The three days of CritLab I experienced, held in the FCA, bounced between structured discussion – on Ghanaian art history, or practical tips for documenting work – and talks (via video and in person) by the range of guest facilitators. All the while, participants made multiple presentations on their own work, their ideas and the spaces they’ve worked with, drawing on feedback to hone their presentations further with each iteration, creating a condensed, repetitive loop towards some kind of clarity. Never far from conversation were two figures, held up informally as godparents to a more Afrocentric contemporary art scene. The first was Bisi Silva, founder of both CCA Lagos and the Àsìkò programme, the latter an influential six-week pan-African exchange initiative, running since 2010, that was an inspiration for CritLab and has been a meeting point for many of the people facilitating the December sessions (after Silva passed away in 2019, Fakeye has continued the project, with another iteration expected next year).
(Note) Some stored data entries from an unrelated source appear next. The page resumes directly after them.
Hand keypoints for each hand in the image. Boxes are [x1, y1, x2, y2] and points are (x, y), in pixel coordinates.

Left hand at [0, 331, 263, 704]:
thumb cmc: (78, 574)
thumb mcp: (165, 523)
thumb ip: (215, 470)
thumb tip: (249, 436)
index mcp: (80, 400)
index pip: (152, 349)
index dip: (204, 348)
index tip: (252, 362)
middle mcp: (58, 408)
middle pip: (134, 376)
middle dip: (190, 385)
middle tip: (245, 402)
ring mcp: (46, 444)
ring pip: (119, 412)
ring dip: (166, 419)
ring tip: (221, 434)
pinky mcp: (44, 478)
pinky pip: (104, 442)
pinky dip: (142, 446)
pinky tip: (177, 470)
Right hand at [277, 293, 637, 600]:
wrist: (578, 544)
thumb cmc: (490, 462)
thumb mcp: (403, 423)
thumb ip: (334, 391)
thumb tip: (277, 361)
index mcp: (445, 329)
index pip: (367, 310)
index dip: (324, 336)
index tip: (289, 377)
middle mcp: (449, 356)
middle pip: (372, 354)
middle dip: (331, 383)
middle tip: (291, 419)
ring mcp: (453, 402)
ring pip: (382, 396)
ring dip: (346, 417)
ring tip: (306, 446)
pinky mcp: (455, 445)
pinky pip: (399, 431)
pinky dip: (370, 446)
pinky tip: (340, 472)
The second was kąrî’kạchä seid’ou, head of the art department of KNUST Kumasi, a galvanising figure in shifting the art school towards collaborative and lateral forms of art production, and one of the driving forces behind the blaxTARLINES collective of artists and curators, also based out of KNUST.
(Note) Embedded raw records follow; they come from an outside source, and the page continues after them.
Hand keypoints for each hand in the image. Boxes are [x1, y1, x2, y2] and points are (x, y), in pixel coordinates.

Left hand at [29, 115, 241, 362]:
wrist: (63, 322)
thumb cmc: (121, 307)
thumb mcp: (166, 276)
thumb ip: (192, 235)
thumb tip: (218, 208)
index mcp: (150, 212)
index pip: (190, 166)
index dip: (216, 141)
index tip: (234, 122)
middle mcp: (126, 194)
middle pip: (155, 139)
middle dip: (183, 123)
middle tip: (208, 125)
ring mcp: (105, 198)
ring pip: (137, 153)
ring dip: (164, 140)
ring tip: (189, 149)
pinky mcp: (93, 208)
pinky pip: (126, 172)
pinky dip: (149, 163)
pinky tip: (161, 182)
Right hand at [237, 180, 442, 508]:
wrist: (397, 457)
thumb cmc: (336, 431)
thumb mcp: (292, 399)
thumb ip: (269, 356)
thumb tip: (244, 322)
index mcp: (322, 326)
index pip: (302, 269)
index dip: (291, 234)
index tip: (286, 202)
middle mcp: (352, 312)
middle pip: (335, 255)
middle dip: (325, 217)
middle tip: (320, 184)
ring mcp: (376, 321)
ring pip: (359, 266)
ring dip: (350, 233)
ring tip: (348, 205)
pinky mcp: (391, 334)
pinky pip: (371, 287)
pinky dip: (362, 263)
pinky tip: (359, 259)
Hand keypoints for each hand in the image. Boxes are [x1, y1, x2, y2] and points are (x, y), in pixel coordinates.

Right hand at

While exhibiting the usual distractions of any art education environment – crossed wires, circular arguments, wandering attention – what emerged in my brief exposure was a sense of openness, a levelling of access and the seeding of long-term conversations. Previous participants encountered over my week in the city constantly recalled what CritLab had meant to them, giving critical discussion they hadn’t found elsewhere. At another session I took part in, several people visiting the DuBois Centre just wandered in, and became part of the conversation without a second glance.
Closing off the talk at the Goethe, Johnson acknowledged that African art was having a moment internationally, but then asked, “What is the future after the trend for African art fades?” Adisenu-Doe posited that, for long-term sustainability, “the state will need to be involved”, to create institutions that would support Ghana’s artists. But as Accra’s residency-exhibitions and events such as CritLab show, in short, intense bursts, its artists are already building their own institutions.